▶ USING THE INFORMATION
a) In the article on U.S. corn sales to China, quote the passage from "Farmer Wendell Shauman" to "farmers many advantages.".
b) Answer these questions from the article on U.S. corn sales to China:
(i) In which state are Shauman's cornfields?
(ii) Which genetically modified trait is China rejecting, and which seed company makes it?
(iii) What organization did Shauman once chair?

*** Opening SOURCE DOCUMENT ***

Farmer Wendell Shauman knows that most of what he is starting to plant this year will eventually travel far from his cornfields in Illinois.
“We’re the largest corn producer in the world. We’re the best supply. We have the best infrastructure to deliver that," said Shauman.
Shauman says demand for U.S. corn used to feed livestock is up worldwide, except in the third largest market for it - China.
“We went from just minimal sales over there to rather significant ones over two or three years, and, now, just this year, it's dropped back to almost nothing," he said.
That drop is because China is rejecting shipments that include seed company Syngenta's Agrisure Viptera, a genetically modified trait that Shauman says, like other GMO seeds, gives farmers many advantages.
“They’re effective. They help us produce a better quality crop. Some of it increases yields. Some of it lowers costs. Some of it increases qualities. Some of it helps improve the environment because it limits the kinds of pesticides we use," said Shauman.
Though Shauman does not use the specific Syngenta seed, he knows a thing or two about GMO corn. He has a PhD in plant breeding and has served as past Chairman of the U.S. Grains Council. He’s traveled to China several times to represent U.S. farmers and believes the difficulty in getting China to accept this trait of GMO corn has more to do with Chinese bureaucracy than the product itself.
“They haven’t approved it, so they won’t accept it. Basically, they know there’s nothing wrong with it," he said.
“In the past, if China really needed the corn, they kind of looked the other way and would take any kind of corn," said Craig Turner.
GrainAnalyst Contributing Editor Craig Turner says corn prices initially dropped once news of the Chinese rejection spread.

*** Closing SOURCE DOCUMENT ***
*** Opening ENTRIES PROVIDED ***

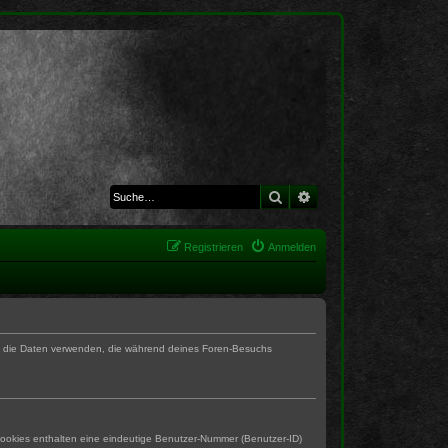
Suche
Erweiterte Suche
Registrieren
Anmelden
BB die Daten verwenden, die während deines Foren-Besuchs
Cookies enthalten eine eindeutige Benutzer-Nummer (Benutzer-ID)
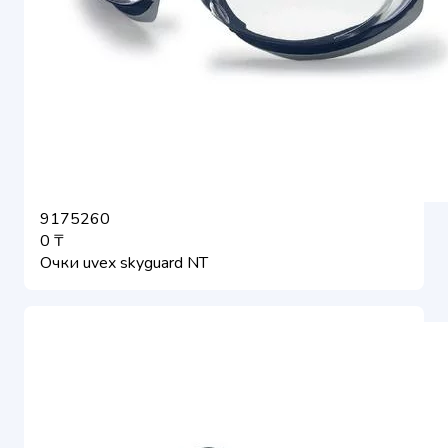
9175260
0 ₸
Очки uvex skyguard NT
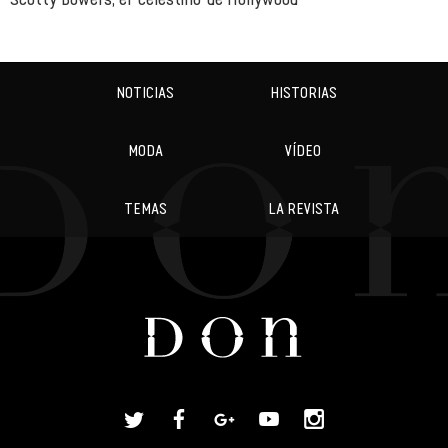
NOTICIAS
HISTORIAS
MODA
VÍDEO
TEMAS
LA REVISTA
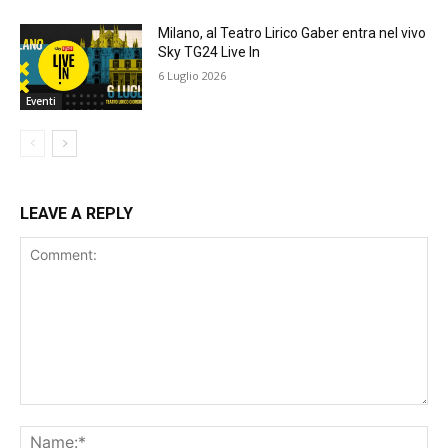
Milano, al Teatro Lirico Gaber entra nel vivo
Sky TG24 Live In
6 Luglio 2026
Eventi
LEAVE A REPLY
Comment:
Na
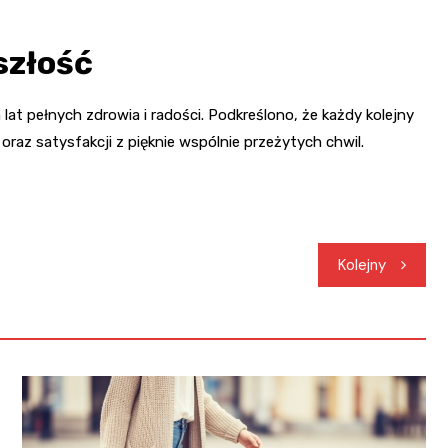
szłość
lat pełnych zdrowia i radości. Podkreślono, że każdy kolejny
raz satysfakcji z pięknie wspólnie przeżytych chwil.
Kolejny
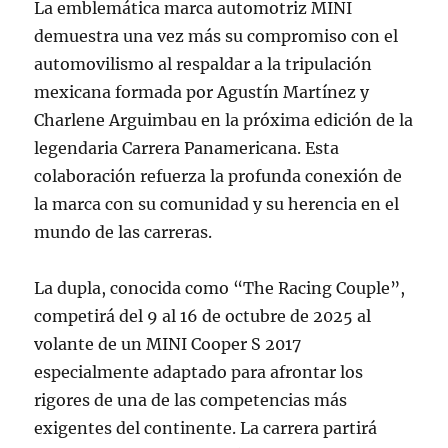
La emblemática marca automotriz MINI
demuestra una vez más su compromiso con el
automovilismo al respaldar a la tripulación
mexicana formada por Agustín Martínez y
Charlene Arguimbau en la próxima edición de la
legendaria Carrera Panamericana. Esta
colaboración refuerza la profunda conexión de
la marca con su comunidad y su herencia en el
mundo de las carreras.
La dupla, conocida como “The Racing Couple”,
competirá del 9 al 16 de octubre de 2025 al
volante de un MINI Cooper S 2017
especialmente adaptado para afrontar los
rigores de una de las competencias más
exigentes del continente. La carrera partirá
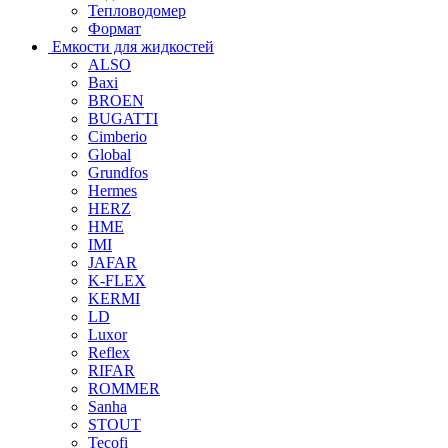
Тепловодомер
Формат
Емкости для жидкостей
ALSO
Baxi
BROEN
BUGATTI
Cimberio
Global
Grundfos
Hermes
HERZ
HME
IMI
JAFAR
K-FLEX
KERMI
LD
Luxor
Reflex
RIFAR
ROMMER
Sanha
STOUT
Tecofi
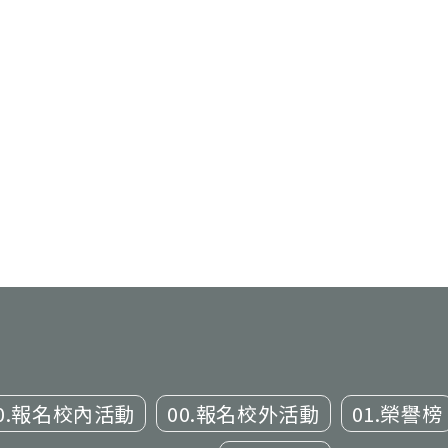
0.報名校內活動
00.報名校外活動
01.榮譽榜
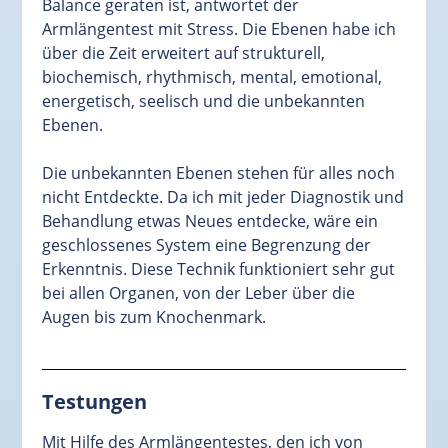
Balance geraten ist, antwortet der
Armlängentest mit Stress. Die Ebenen habe ich
über die Zeit erweitert auf strukturell,
biochemisch, rhythmisch, mental, emotional,
energetisch, seelisch und die unbekannten
Ebenen.
Die unbekannten Ebenen stehen für alles noch
nicht Entdeckte. Da ich mit jeder Diagnostik und
Behandlung etwas Neues entdecke, wäre ein
geschlossenes System eine Begrenzung der
Erkenntnis. Diese Technik funktioniert sehr gut
bei allen Organen, von der Leber über die
Augen bis zum Knochenmark.
Testungen
Mit Hilfe des Armlängentestes, den ich von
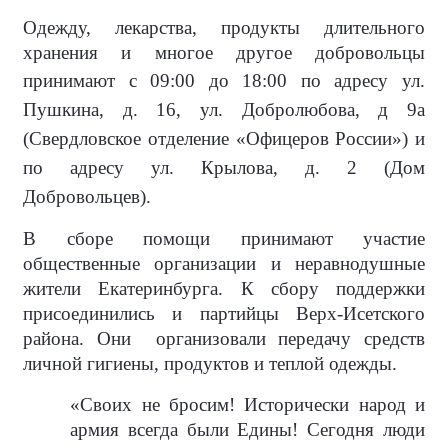
Одежду, лекарства, продукты длительного
хранения и многое другое добровольцы
принимают с 09:00 до 18:00
по адресу ул.
Пушкина, д. 16,
ул. Добролюбова, д 9а
(Свердловское отделение «Офицеров России») и
по адресу ул. Крылова, д. 2 (Дом
Добровольцев).
В сборе помощи принимают участие
общественные организации и неравнодушные
жители Екатеринбурга. К сбору поддержки
присоединились и партийцы Верх-Исетского
района. Они
организовали передачу средств
личной гигиены, продуктов и теплой одежды.
«Своих не бросим! Исторически народ и
армия всегда были Едины! Сегодня люди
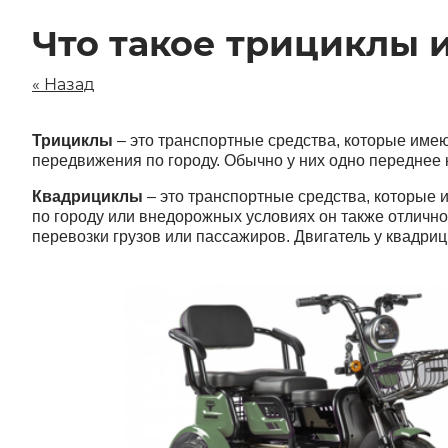
Что такое трициклы 
« Назад
Трициклы
– это транспортные средства, которые имеют
передвижения по городу. Обычно у них одно переднее к
Квадрициклы
– это транспортные средства, которые 
по городу или внедорожных условиях он также отлично 
перевозки грузов или пассажиров. Двигатель у квадриц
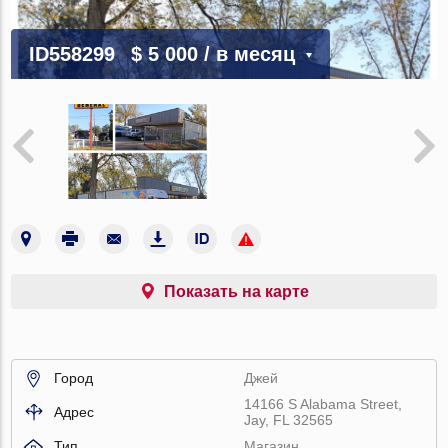
ID558299
$ 5 000
/ в месяц
Показать на карте
Город
Джей
14166 S Alabama Street,
Адрес
Jay, FL 32565
Тип
Магазин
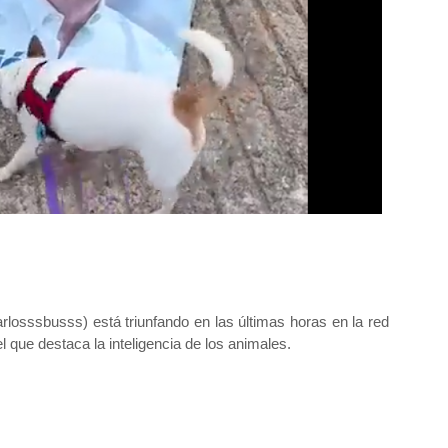
rlosssbusss) está triunfando en las últimas horas en la red
 el que destaca la inteligencia de los animales.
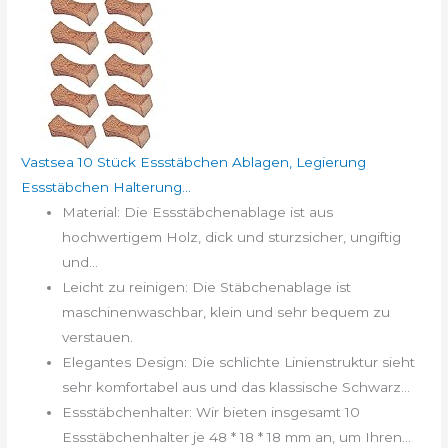
Vastsea 10 Stück Essstäbchen Ablagen, Legierung
Essstäbchen Halterung...
Material: Die Essstäbchenablage ist aus
hochwertigem Holz, dick und sturzsicher, ungiftig
und...
Leicht zu reinigen: Die Stäbchenablage ist
maschinenwaschbar, klein und sehr bequem zu
verstauen.
Elegantes Design: Die schlichte Linienstruktur sieht
sehr komfortabel aus und das klassische Schwarz...
Essstäbchenhalter: Wir bieten insgesamt 10
Essstäbchenhalter je 48 * 18 * 18 mm an, um Ihren...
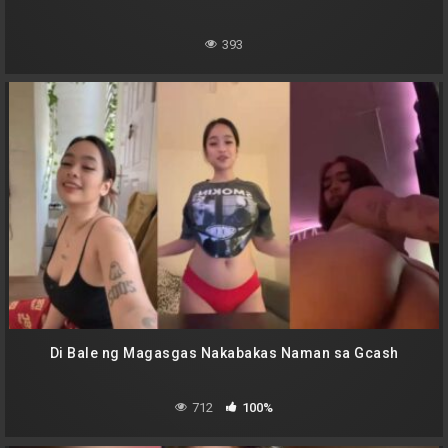
393
Di Bale ng Magasgas Nakabakas Naman sa Gcash
712
100%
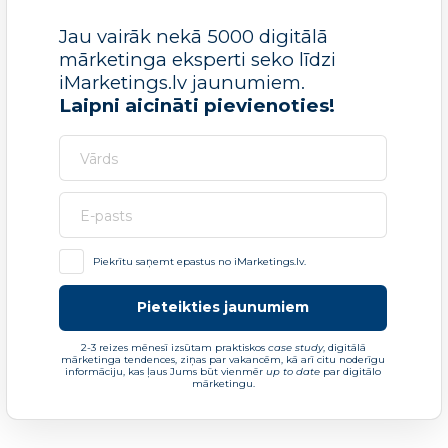
Jau vairāk nekā 5000 digitālā
mārketinga eksperti seko līdzi
iMarketings.lv jaunumiem.
Laipni aicināti pievienoties!
Piekrītu saņemt epastus no iMarketings.lv.
Pieteikties jaunumiem
2-3 reizes mēnesī izsūtam praktiskos
case study
, digitālā
mārketinga tendences, ziņas par vakancēm, kā arī citu noderīgu
informāciju, kas ļaus Jums būt vienmēr
up to date
par digitālo
mārketingu.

*** Closing ENTRIES PROVIDED ***

▶ SOLUTIONS PER TASK
a)
Farmer Wendell Shauman knows that most of what he is starting to plant this year will eventually travel far from his cornfields in Illinois.
“We’re the largest corn producer in the world. We’re the best supply. We have the best infrastructure to deliver that," said Shauman.
Shauman says demand for U.S. corn used to feed livestock is up worldwide, except in the third largest market for it - China.
“We went from just minimal sales over there to rather significant ones over two or three years, and, now, just this year, it's dropped back to almost nothing," he said.
That drop is because China is rejecting shipments that include seed company Syngenta's Agrisure Viptera, a genetically modified trait that Shauman says, like other GMO seeds, gives farmers many advantages.

b)
(i) Illinois
(ii) Agrisure Viptera, made by Syngenta
(iii) The U.S. Grains Council